Pour Victor Hugo, le monde de l'usine est comparable à l'enfer, il emploie des personnifications par insister sur la dureté de ce travail « sous les dents du machine sombre; monstre hideux qui mâche on ne sait quoi dans l'ombre ». Cet univers est froid et dur « tout est d'airain, tout est de fer ». Dans ce passage, on peut relever trois allitérations « m ; r et ch », le « r » étant la consonne de la menace.

L'indignation et la colère du poète s'expriment par de nombreux points d'exclamation. Et l'emploi au vers 14 de l'adverbe exclamatif « hélas » qui relève du pathétique.

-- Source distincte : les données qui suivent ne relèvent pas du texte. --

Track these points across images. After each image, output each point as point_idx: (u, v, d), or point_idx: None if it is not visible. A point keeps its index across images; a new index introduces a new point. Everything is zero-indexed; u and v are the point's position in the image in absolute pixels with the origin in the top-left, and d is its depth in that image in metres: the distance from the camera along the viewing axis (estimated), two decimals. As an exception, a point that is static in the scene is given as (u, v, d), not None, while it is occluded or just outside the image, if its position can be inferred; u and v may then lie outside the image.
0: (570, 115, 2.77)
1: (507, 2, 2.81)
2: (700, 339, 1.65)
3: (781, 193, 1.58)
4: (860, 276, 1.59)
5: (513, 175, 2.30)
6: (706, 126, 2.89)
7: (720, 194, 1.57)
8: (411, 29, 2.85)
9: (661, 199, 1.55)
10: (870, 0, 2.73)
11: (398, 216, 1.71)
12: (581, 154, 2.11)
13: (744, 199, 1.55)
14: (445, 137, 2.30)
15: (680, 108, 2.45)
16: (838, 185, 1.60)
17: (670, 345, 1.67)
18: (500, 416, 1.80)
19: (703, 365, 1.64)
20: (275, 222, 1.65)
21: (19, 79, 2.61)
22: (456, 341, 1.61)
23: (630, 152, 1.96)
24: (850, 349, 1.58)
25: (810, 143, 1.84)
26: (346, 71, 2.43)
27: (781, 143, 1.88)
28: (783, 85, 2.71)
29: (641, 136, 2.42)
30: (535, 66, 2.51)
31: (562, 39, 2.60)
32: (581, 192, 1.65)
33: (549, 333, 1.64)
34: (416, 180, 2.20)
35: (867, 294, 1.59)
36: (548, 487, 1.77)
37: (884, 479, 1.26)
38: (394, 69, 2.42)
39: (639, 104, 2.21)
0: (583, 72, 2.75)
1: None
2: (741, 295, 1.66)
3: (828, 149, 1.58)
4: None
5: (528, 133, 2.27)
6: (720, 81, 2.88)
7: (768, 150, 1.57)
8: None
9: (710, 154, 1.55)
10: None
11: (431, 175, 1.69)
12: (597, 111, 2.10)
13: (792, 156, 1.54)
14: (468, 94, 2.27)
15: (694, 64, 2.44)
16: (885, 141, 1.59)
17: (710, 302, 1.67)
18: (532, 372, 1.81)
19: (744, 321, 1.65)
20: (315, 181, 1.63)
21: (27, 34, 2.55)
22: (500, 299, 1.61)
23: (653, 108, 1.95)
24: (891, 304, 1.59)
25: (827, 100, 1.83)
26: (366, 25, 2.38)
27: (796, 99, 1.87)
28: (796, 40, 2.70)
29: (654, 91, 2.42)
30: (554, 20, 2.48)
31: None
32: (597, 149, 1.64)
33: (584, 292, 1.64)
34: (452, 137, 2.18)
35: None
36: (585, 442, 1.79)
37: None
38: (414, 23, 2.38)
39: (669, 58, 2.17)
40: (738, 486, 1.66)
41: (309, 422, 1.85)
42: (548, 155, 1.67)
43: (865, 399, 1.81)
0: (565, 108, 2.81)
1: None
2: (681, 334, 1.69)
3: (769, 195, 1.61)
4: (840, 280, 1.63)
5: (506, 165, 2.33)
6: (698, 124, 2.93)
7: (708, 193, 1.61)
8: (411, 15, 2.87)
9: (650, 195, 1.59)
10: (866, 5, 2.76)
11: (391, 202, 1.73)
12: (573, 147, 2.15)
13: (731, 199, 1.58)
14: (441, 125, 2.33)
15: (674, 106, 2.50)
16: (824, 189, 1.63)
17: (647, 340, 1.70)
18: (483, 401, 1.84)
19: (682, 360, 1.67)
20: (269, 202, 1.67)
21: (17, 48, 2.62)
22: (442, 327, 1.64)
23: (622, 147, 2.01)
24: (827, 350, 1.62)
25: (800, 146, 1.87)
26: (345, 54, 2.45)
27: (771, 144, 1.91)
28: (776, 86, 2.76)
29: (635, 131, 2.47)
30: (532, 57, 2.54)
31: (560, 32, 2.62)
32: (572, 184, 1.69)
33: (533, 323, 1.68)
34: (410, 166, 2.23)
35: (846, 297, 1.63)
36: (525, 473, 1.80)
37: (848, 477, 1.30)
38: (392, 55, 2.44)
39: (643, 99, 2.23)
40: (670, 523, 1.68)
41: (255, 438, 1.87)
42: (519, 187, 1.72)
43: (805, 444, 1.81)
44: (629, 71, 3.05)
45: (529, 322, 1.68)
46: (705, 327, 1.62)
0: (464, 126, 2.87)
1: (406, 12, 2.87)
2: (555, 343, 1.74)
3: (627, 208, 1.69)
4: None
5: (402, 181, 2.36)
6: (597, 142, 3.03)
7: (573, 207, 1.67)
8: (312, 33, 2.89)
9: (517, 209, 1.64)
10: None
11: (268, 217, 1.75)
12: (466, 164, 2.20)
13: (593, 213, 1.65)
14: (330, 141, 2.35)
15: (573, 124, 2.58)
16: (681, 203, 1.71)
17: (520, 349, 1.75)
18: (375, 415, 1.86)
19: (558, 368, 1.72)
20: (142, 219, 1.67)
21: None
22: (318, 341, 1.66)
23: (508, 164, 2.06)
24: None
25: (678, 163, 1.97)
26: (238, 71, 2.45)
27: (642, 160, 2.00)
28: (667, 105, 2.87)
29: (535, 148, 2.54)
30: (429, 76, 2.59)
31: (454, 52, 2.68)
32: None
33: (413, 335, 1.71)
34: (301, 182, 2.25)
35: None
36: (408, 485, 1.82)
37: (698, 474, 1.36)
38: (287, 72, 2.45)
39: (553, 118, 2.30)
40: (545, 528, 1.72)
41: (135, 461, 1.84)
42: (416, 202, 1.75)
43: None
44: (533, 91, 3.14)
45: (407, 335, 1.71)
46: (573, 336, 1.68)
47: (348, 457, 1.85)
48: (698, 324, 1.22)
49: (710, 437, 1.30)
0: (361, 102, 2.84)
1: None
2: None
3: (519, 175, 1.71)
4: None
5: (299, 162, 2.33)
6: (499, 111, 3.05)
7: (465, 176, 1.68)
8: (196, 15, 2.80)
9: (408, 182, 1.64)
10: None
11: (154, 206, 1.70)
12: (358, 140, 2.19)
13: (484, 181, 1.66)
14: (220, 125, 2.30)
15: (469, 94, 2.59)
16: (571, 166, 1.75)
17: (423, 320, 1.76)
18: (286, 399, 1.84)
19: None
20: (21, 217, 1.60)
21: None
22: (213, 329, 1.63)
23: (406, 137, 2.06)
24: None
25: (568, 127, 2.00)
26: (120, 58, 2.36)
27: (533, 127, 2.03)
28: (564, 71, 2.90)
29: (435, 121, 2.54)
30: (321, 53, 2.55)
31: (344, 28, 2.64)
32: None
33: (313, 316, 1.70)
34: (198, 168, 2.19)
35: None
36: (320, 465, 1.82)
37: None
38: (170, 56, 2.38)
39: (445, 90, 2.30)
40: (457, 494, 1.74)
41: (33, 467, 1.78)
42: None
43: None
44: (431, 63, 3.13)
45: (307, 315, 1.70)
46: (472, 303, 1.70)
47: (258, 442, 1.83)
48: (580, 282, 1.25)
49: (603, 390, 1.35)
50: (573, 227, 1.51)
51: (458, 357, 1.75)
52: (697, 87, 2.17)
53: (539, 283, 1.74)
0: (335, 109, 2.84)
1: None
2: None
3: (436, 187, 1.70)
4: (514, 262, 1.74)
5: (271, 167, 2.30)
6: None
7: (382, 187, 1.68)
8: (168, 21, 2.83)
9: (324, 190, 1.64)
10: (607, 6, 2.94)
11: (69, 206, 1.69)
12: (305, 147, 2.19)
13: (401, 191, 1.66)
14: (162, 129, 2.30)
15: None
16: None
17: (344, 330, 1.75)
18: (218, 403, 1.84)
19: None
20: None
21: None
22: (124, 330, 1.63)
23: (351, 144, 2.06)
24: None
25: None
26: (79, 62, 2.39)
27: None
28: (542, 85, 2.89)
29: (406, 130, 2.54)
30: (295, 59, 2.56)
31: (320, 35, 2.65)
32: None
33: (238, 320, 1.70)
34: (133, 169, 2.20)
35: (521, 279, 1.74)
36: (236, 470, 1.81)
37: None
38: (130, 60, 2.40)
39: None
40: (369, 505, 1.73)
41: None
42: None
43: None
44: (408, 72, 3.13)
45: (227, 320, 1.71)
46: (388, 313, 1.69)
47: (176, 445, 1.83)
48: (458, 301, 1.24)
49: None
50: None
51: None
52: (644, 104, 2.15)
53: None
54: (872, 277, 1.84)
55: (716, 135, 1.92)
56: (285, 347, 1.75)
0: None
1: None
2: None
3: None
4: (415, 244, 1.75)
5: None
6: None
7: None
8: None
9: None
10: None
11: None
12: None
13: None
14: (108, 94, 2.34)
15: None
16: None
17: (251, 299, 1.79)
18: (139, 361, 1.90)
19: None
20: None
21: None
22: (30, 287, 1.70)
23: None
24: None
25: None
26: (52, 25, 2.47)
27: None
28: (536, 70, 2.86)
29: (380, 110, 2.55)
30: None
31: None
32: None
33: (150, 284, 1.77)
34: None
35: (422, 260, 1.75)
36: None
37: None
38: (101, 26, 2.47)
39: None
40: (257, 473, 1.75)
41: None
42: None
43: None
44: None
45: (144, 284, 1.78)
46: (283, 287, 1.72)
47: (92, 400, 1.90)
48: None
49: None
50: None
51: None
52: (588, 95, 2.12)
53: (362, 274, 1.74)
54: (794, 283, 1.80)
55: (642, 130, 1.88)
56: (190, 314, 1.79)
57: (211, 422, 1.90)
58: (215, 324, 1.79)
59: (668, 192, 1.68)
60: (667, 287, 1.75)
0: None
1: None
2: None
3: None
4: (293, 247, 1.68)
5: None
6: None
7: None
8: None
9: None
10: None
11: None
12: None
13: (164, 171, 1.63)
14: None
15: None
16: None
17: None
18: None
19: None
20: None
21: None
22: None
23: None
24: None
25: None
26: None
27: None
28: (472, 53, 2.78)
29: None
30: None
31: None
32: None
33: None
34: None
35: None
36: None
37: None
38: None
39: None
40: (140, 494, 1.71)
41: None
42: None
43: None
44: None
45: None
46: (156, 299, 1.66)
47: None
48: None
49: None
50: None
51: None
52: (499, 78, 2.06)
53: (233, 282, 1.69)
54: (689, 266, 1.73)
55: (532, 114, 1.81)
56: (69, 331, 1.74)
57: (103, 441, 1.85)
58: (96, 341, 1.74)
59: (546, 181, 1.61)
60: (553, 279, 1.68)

II. La perversion du travail véritable

a) Le travail destructeur, inhumain et immoral

Il est présenté comme un esclavage à travers les termes très dépréciatifs « infâme », « étouffant » insensé ». Les enfants sont exploités « servitude infâme imposée à l'enfant » sans que les adultes ne prennent conscience de leur âge de leur mental et de leur résistance. Dans Melancholia, Hugo veut dénoncer la surdité des hommes par rapport à l'esclavage des enfants de cette époque.

Le caractère destructeur de ce travail est souligné par l'antithèse de « fait » et « défait ». Le chiasme du vers 20 met en relief les deux attributs de l'être humain, la « beauté » et la « pensée » que ce travail monstrueux détruit. Il illustre cette idée à travers deux exemples frappants révélant l'incohérence de ce travail qui ferait d'Apollon un « bossu » et de Voltaire un « crétin ». Le caractère exagéré de ces métamorphoses, formulé dans un registre de langue familier, fait apparaître les conséquences dramatiques du travail des enfants : ils sont gâchés à la fois sur le plan physique et intellectuel.

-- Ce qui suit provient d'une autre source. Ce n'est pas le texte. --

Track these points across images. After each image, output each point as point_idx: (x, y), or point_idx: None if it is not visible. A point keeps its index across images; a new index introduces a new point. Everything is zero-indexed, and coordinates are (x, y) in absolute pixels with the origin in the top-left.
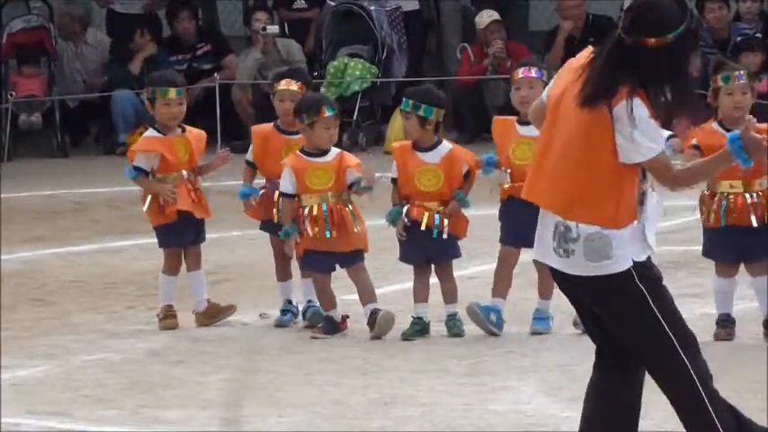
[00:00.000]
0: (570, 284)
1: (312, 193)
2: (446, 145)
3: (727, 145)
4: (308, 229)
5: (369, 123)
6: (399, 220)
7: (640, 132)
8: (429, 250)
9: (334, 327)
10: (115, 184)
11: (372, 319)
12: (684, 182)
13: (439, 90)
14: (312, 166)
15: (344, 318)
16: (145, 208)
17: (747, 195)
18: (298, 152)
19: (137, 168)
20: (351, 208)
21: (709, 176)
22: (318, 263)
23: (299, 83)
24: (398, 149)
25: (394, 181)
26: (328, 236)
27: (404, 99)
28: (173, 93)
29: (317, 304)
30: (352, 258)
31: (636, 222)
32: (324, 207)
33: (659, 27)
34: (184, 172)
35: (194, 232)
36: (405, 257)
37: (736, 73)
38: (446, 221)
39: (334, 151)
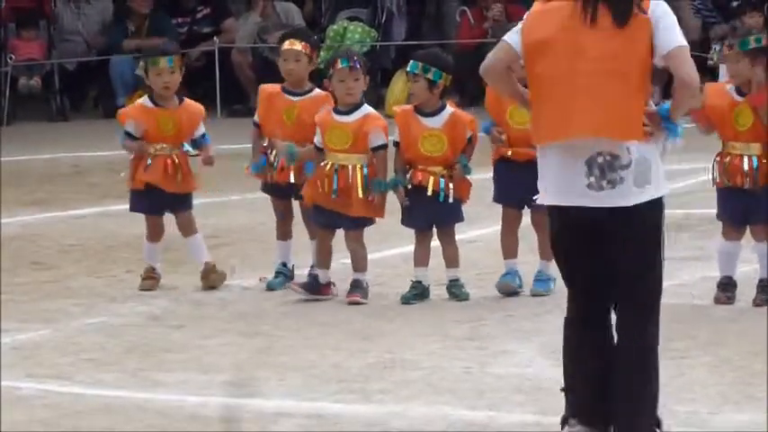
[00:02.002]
0: (598, 222)
1: (330, 150)
2: (448, 109)
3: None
4: (318, 183)
5: (369, 87)
6: (399, 188)
7: (676, 23)
8: (433, 214)
9: (315, 287)
10: (115, 147)
11: (353, 287)
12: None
13: (447, 55)
14: (333, 123)
15: (329, 283)
16: (122, 174)
17: (746, 158)
18: (330, 108)
19: (127, 133)
20: (366, 172)
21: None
22: (323, 218)
23: (302, 42)
24: (401, 114)
25: (396, 144)
26: (334, 197)
27: (412, 61)
28: (163, 62)
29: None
30: (353, 224)
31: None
32: (336, 167)
33: None
34: (165, 145)
35: (168, 202)
36: (407, 222)
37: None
38: (451, 185)
39: (362, 111)
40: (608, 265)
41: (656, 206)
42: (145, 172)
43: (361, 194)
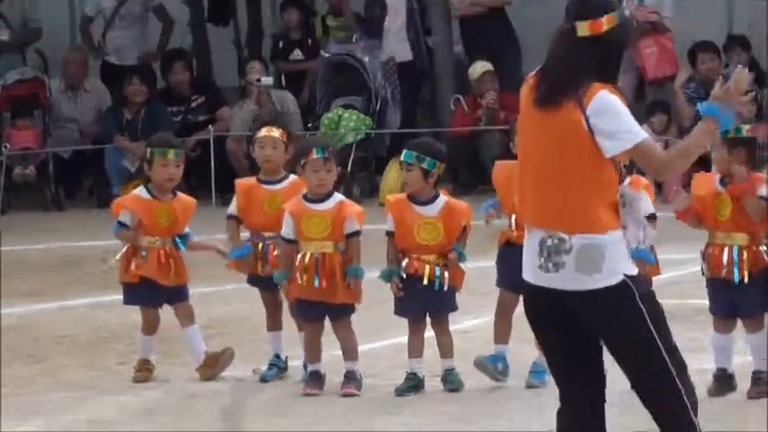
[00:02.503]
0: (555, 302)
1: (308, 240)
2: (442, 197)
3: (703, 113)
4: (298, 276)
5: (363, 175)
6: (394, 278)
7: (621, 121)
8: (427, 303)
9: (322, 381)
10: (110, 237)
11: (347, 379)
12: (673, 163)
13: (440, 143)
14: (309, 212)
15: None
16: (117, 257)
17: (727, 249)
18: (300, 197)
19: (120, 223)
20: (344, 259)
21: (694, 150)
22: (307, 312)
23: (279, 130)
24: (394, 203)
25: (389, 234)
26: (316, 285)
27: (406, 151)
28: (171, 154)
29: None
30: (340, 312)
31: (620, 229)
32: (317, 256)
33: (607, 8)
34: (158, 238)
35: (164, 295)
36: (401, 311)
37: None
38: (446, 274)
39: (335, 198)
40: (580, 342)
41: (610, 295)
42: (139, 266)
43: (343, 281)
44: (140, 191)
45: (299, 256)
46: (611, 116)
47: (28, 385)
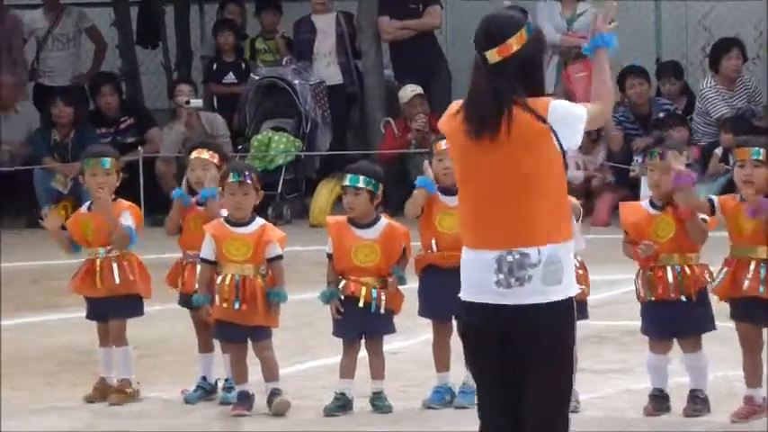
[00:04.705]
0: (505, 321)
1: (229, 262)
2: (384, 220)
3: (589, 49)
4: (218, 298)
5: (293, 196)
6: (334, 300)
7: (575, 112)
8: (365, 325)
9: (251, 401)
10: (38, 258)
11: (271, 399)
12: (611, 98)
13: (377, 166)
14: (231, 235)
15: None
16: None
17: (669, 269)
18: (221, 219)
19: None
20: (265, 282)
21: (608, 78)
22: (228, 334)
23: (210, 152)
24: (334, 225)
25: (329, 256)
26: (237, 308)
27: (351, 175)
28: (100, 163)
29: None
30: (260, 334)
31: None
32: (237, 278)
33: (512, 30)
34: (93, 249)
35: (97, 309)
36: (338, 332)
37: (657, 152)
38: (383, 296)
39: (258, 222)
40: (515, 370)
41: (567, 307)
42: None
43: (263, 303)
44: (83, 208)
45: (220, 278)
46: (569, 115)
47: None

Hugo présente aussi le « travail mauvais » sous la forme métaphorique d'un oiseau de proie qui « prend » les enfants « en sa serre ». Il souligne ainsi son caractère dévié et immoral.

b) Le progrès monstrueux

Le progrès monstrueux inquiète le poète comme le montrent les interrogations « où va-t-il ? que veut-il ? ». Hugo l'analyse à travers les effets maléfiques et monstrueux. Ainsi, le travail personnifié « brise la jeunesse en fleur ».

Il entraîne aussi une véritable déshumanisation puisqu'il donne « une âme à la machine et la retire à l'homme ». L'opposition des verbes « donne/retire » souligne le caractère inacceptable de cette inversion des valeurs.

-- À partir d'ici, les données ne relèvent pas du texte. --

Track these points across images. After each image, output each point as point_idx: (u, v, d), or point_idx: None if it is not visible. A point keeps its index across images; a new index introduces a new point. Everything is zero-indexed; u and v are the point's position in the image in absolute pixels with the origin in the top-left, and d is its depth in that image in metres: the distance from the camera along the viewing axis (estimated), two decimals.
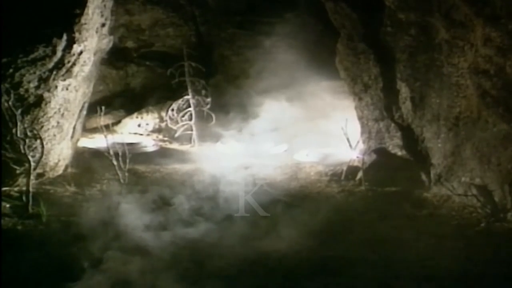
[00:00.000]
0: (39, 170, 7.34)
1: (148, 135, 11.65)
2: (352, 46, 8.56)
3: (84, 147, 9.68)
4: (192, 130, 11.07)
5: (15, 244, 5.72)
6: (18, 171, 7.12)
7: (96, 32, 7.82)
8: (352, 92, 8.89)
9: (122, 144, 8.20)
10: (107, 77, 11.80)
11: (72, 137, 8.42)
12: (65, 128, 7.98)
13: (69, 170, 8.38)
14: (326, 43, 10.31)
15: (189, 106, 11.16)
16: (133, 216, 6.47)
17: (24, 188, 6.90)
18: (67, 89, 7.63)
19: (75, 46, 7.14)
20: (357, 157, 8.66)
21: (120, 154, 7.75)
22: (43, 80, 7.11)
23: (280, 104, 10.73)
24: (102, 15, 7.92)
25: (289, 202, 7.38)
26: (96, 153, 9.09)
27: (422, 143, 7.92)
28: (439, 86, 7.44)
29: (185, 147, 10.85)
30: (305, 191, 8.02)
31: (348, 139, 8.65)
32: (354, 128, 9.04)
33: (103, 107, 8.68)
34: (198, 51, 11.44)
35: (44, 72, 7.06)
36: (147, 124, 11.84)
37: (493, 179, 6.62)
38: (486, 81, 6.52)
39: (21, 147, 6.86)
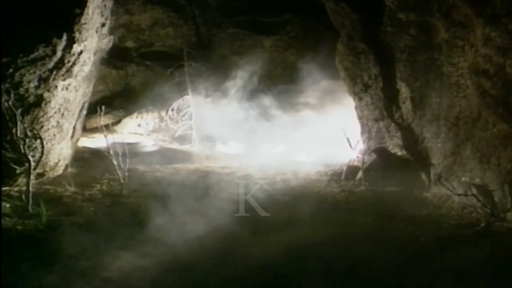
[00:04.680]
0: (39, 170, 7.33)
1: (148, 135, 11.66)
2: (352, 46, 8.57)
3: (84, 147, 9.69)
4: (192, 130, 11.08)
5: (15, 244, 5.71)
6: (18, 171, 7.12)
7: (96, 32, 7.82)
8: (352, 92, 8.89)
9: (122, 144, 8.20)
10: (107, 77, 11.82)
11: (72, 137, 8.42)
12: (65, 128, 7.98)
13: (69, 170, 8.38)
14: (326, 43, 10.33)
15: (189, 106, 11.18)
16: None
17: (24, 188, 6.90)
18: (67, 89, 7.63)
19: (75, 46, 7.14)
20: (357, 157, 8.66)
21: (120, 154, 7.74)
22: (43, 80, 7.11)
23: (280, 104, 10.75)
24: (102, 15, 7.92)
25: (289, 201, 7.39)
26: (96, 153, 9.10)
27: (422, 143, 7.92)
28: (439, 86, 7.45)
29: (185, 147, 10.86)
30: (305, 191, 8.02)
31: (348, 139, 8.65)
32: (355, 128, 9.05)
33: (103, 107, 8.69)
34: (198, 51, 11.45)
35: (44, 72, 7.06)
36: (147, 124, 11.86)
37: (493, 179, 6.62)
38: (486, 81, 6.52)
39: (21, 147, 6.86)
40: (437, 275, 5.16)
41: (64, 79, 7.43)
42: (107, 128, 8.65)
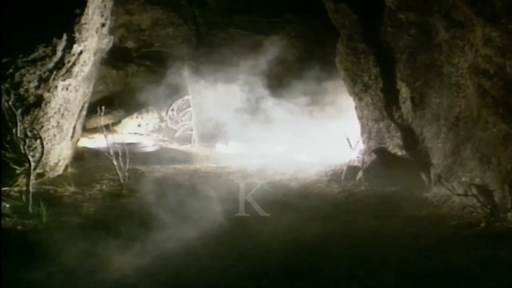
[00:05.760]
0: (39, 170, 7.33)
1: (148, 135, 11.67)
2: (352, 46, 8.57)
3: (84, 147, 9.69)
4: (192, 130, 11.09)
5: (15, 244, 5.71)
6: (18, 171, 7.12)
7: (96, 32, 7.82)
8: (352, 92, 8.90)
9: (122, 144, 8.20)
10: (107, 77, 11.81)
11: (72, 137, 8.42)
12: (65, 128, 7.98)
13: (69, 170, 8.38)
14: (326, 43, 10.32)
15: (189, 106, 11.18)
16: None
17: (24, 188, 6.89)
18: (67, 89, 7.63)
19: (75, 46, 7.14)
20: (357, 157, 8.66)
21: (120, 154, 7.74)
22: (43, 80, 7.11)
23: (280, 104, 10.74)
24: (102, 15, 7.92)
25: (289, 202, 7.39)
26: (96, 153, 9.10)
27: (422, 143, 7.92)
28: (439, 86, 7.45)
29: (185, 147, 10.86)
30: (305, 191, 8.02)
31: (348, 139, 8.66)
32: (355, 128, 9.05)
33: (103, 107, 8.69)
34: (198, 51, 11.45)
35: (44, 72, 7.06)
36: (147, 124, 11.87)
37: (493, 179, 6.62)
38: (486, 81, 6.52)
39: (21, 147, 6.86)
40: (437, 275, 5.16)
41: (64, 79, 7.43)
42: (107, 128, 8.65)
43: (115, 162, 7.71)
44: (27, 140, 6.93)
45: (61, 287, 4.85)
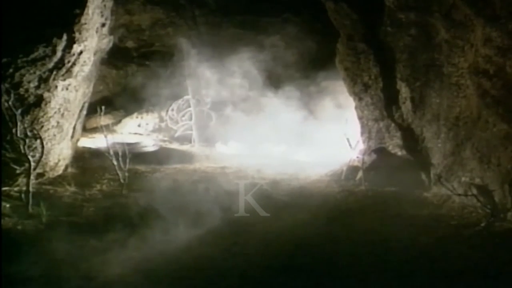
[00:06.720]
0: (39, 170, 7.33)
1: (148, 135, 11.67)
2: (352, 46, 8.57)
3: (84, 147, 9.69)
4: (192, 130, 11.10)
5: (15, 244, 5.71)
6: (18, 171, 7.11)
7: (96, 32, 7.83)
8: (352, 92, 8.90)
9: (122, 144, 8.20)
10: (107, 77, 11.81)
11: (72, 137, 8.42)
12: (65, 128, 7.98)
13: (69, 170, 8.38)
14: (326, 43, 10.32)
15: (189, 106, 11.19)
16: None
17: (24, 188, 6.90)
18: (67, 89, 7.63)
19: (75, 46, 7.14)
20: (357, 157, 8.66)
21: (120, 154, 7.74)
22: (43, 80, 7.11)
23: (281, 104, 10.75)
24: (102, 15, 7.92)
25: (289, 202, 7.39)
26: (96, 153, 9.10)
27: (422, 143, 7.92)
28: (439, 86, 7.45)
29: (185, 147, 10.87)
30: (305, 191, 8.02)
31: (348, 139, 8.66)
32: (355, 128, 9.05)
33: (103, 107, 8.69)
34: (198, 50, 11.45)
35: (44, 72, 7.06)
36: (147, 124, 11.87)
37: (493, 179, 6.62)
38: (486, 81, 6.52)
39: (21, 147, 6.86)
40: (437, 275, 5.16)
41: (64, 79, 7.44)
42: (107, 128, 8.66)
43: (115, 162, 7.71)
44: (27, 140, 6.93)
45: (60, 286, 4.85)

c) Travail maudit et vrai travail

Hugo condamne fermement ce travail : le terme « maudit » est répété trois fois. A cet effet, il emploie un vocabulaire extrêmement dépréciatif « vice », « opprobre », « blasphème ». Victor Hugo utilise des verbes forts pour exprimer son désaccord « haï des mères ; qui tue ». L'emploi du subjonctif « qu'il soit maudit » précédé d'une interjection « O Dieu ! » permet au poète de formuler un souhait : il appelle sur cet esclavage honteux la malédiction de Dieu.

Hugo achève son poème en établissant une distinction entre le vrai travail et celui qu'il dénonce à travers son poème. Les termes élogieux « saint, fécond, généreux » soulignent les vertus habituelles du travail, générateur de liberté, de bonheur et d'épanouissement. L'auteur est partisan d'un travail d'adultes et non d'enfants, un travail qui donne la liberté à l'âme jeune « au nom du travail saint, fécond et généreux qui fait le peuple libre et rend l'homme heureux.

C'est ainsi que le poème oppose deux significations du même terme : le vrai travail est un bienfait qui donne son sens à la vie humaine, mais lorsqu'il est perverti par l'homme ; le travail maudit nous conduit à une horrible servitude.

Conclusion

La poésie est donc ici un instrument de dénonciation. Melancholia est avant toute chose un poème à visée argumentative. Il dénonce une injustice sociale de son époque et il défend l'exploitation des enfants.

Par son réalisme et son pathétique, Hugo nous montre les conditions déplorables des enfants dans le monde ouvrier. Ce texte illustre un des aspects de l'œuvre de Victor Hugo : améliorer le sort des pauvres. C'est pourquoi on peut le comparer à son œuvre Les Misérables.